To reduce payload size, Perfetto supports “interning” strings. Basically, for any string field in the schema, there’s also a ..._iid field which accepts an integer. So, there’s name and name_iid. Any time you would send a certain name, you could send an integer name_iid instead. That way, there aren’t duplicated strings in the payload.

Then, there’s also a way to send newly-interned strings, along with their IDs, in other Perfetto messages. After that, you can send _iids instead of strings for anything that was “interned.”

This makes a lot of sense in GraphQL where field, argument, and type names will be often repeated.

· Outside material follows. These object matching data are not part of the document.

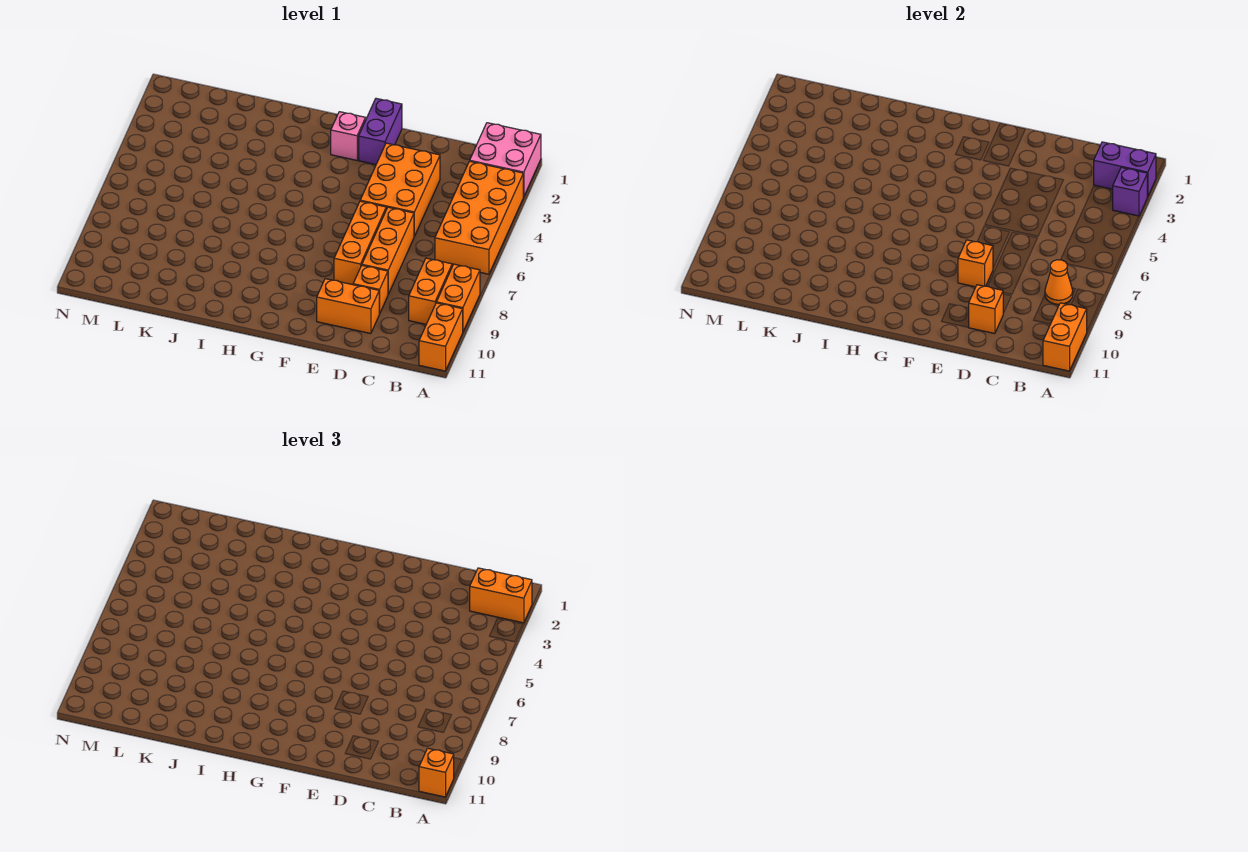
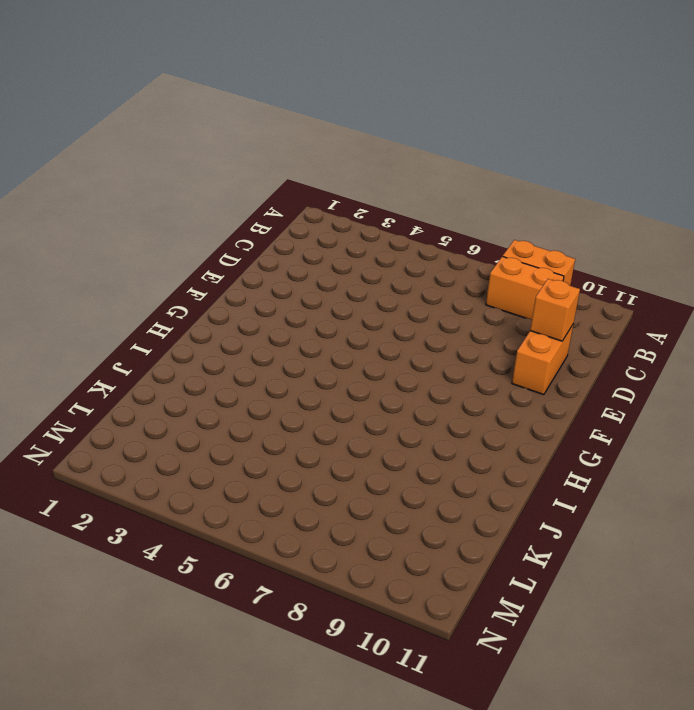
none -> pink brick A1:B2 level 1
none -> orange brick A3:B6 level 1
none -> orange brick A10:A11 level 1

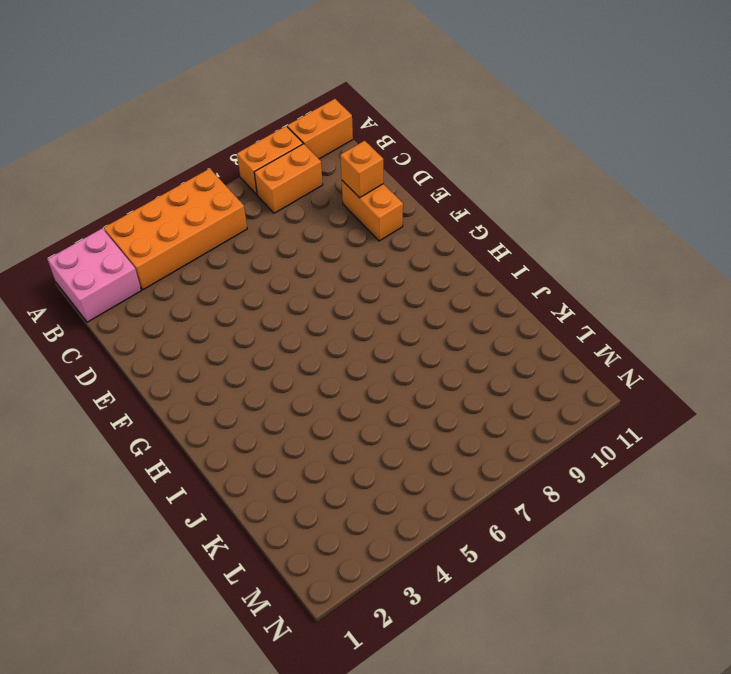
none -> orange brick D3:E5 level 1
none -> orange brick D6:D8 level 1
none -> orange brick D9 level 1

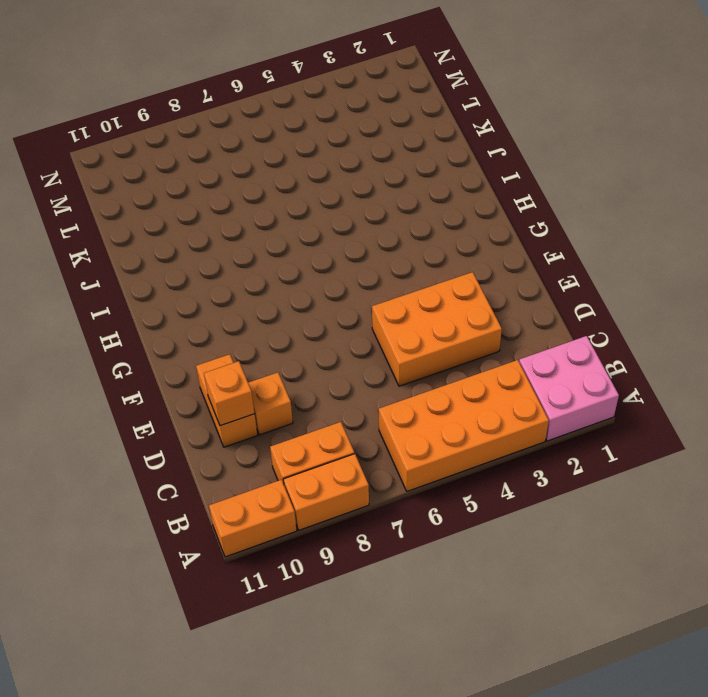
none -> orange brick D6:D8 level 1
none -> orange brick E6:E8 level 1
none -> purple brick F1:F2 level 1

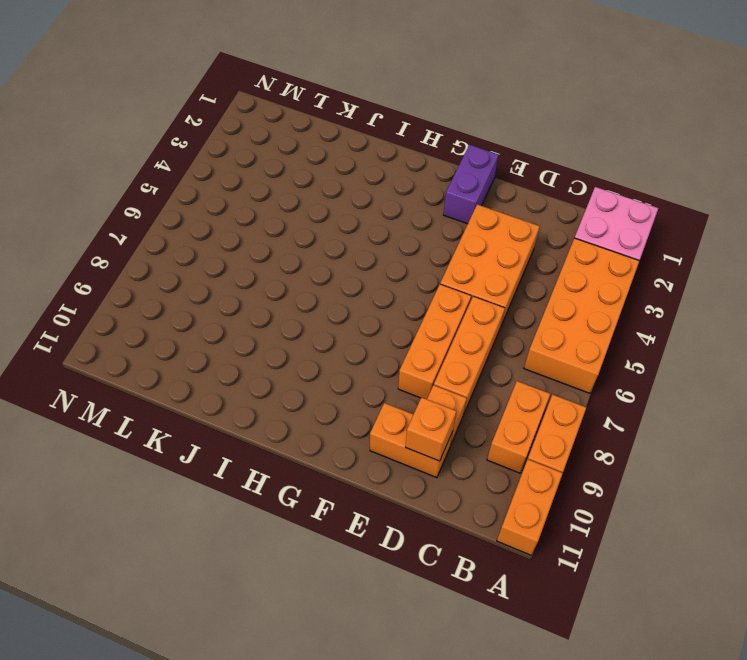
none -> pink brick G2 level 1
none -> purple brick A2:B2 level 2
none -> purple brick A3 level 2

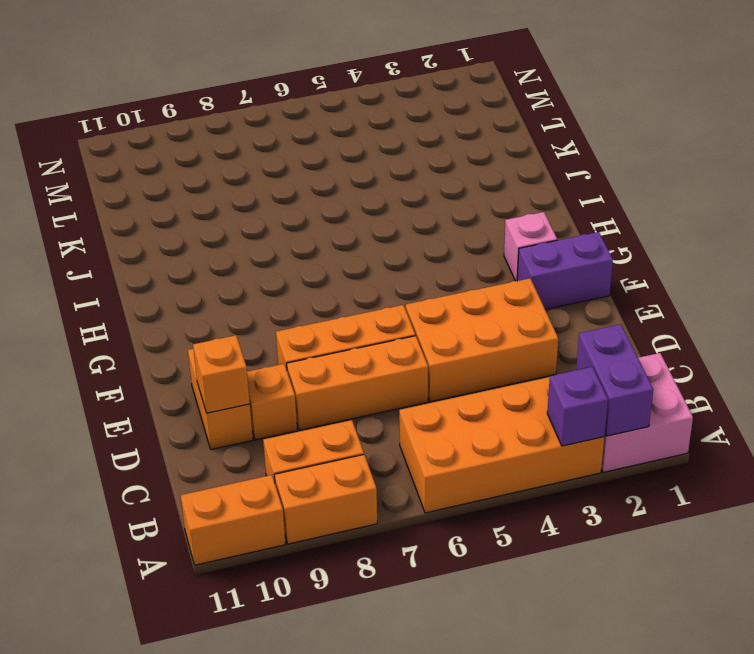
none -> orange brick A10:A11 level 2
none -> orange cone B8 level 2
none -> orange brick E8 level 2

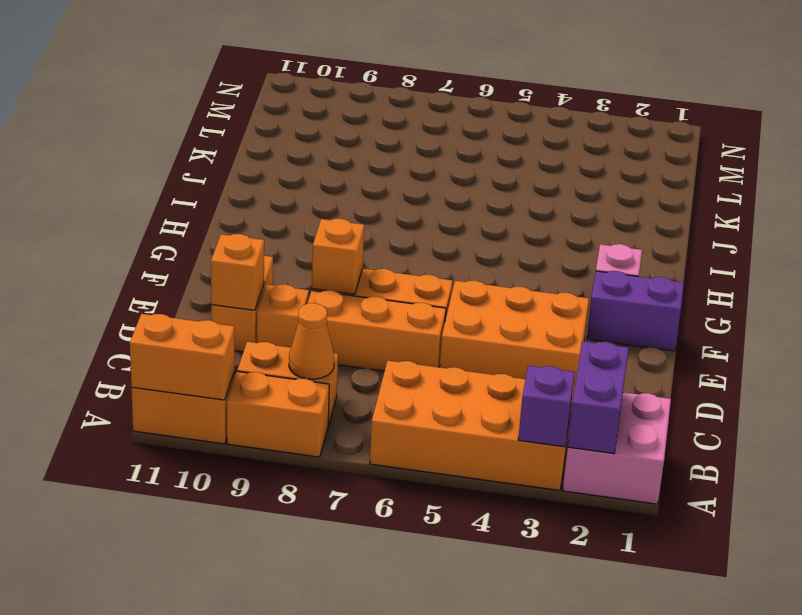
none -> orange brick A2:B2 level 3
none -> orange brick A11 level 3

Even DebugAnnotation takes a name_iid, so those can be deduplicated in trace payloads.

Ruby-wise, this was fun to implement. There was a top-level hash mapping strings to their interned IDs, and there was a @new_iids hash for strings which had been used in a payload but reported as interned yet. At the end of each message, each entry in the @new_iids hash was turned into a protobuf message, then the hash was cleared.

Now that I write it, I wonder: could I have “just” use .object_id for a string’s iid? I’d still need some list of newly-used strings, but then I could eliminate the lookup hash of iids. (I’d still need a Set to keep track of which strings were newly-added.) I’ll have to try that later.

Sampling

Another factor in this system is when to store a sample. I haven’t measured the overhead of this tracer yet, but in any case, you wouldn’t want to store a trace from every request. Instead, you specify when to store a trace by implementing def self.detailed_trace?(context) in your schema. If it returns true, then the new tracer runs. You could use this hook in many ways:

rand(100) < sample_percentage to sample a random percentage of traffic
Check context[...] to only sample for certain clients
Check context.query.selected_operation_name to sample certain named queries
Use a request header or param to set an opt-in flag, then check context[:use_detailed_trace]
You could even delegate it all to Flipper and just call out to Flipper from that method

Saving Traces

Since a trace is “just” a protobuf blob, storing it is pretty straightforward. I implemented a Redis backend right out of the gate, but it could also be done through ActiveRecord. (And I also built an in-memory implementation for testing, but it wouldn’t work in a multi-process deployment.)

Then, I also made a little UI to go with it, so you can see your system’s stored traces:

Like the tracer itself, plenty of room for improvement as people find what works for them.

Try it

If you want to give it a go, you can add GraphQL::Tracing::DetailedTrace to your GraphQL schema like this:

  use GraphQL::Tracing::DetailedTrace, redis: ...

  def self.detailed_trace?(context)
    # TODO implement to return true or false
  end

You’ll also need GraphQL::Dashboard to inspect results.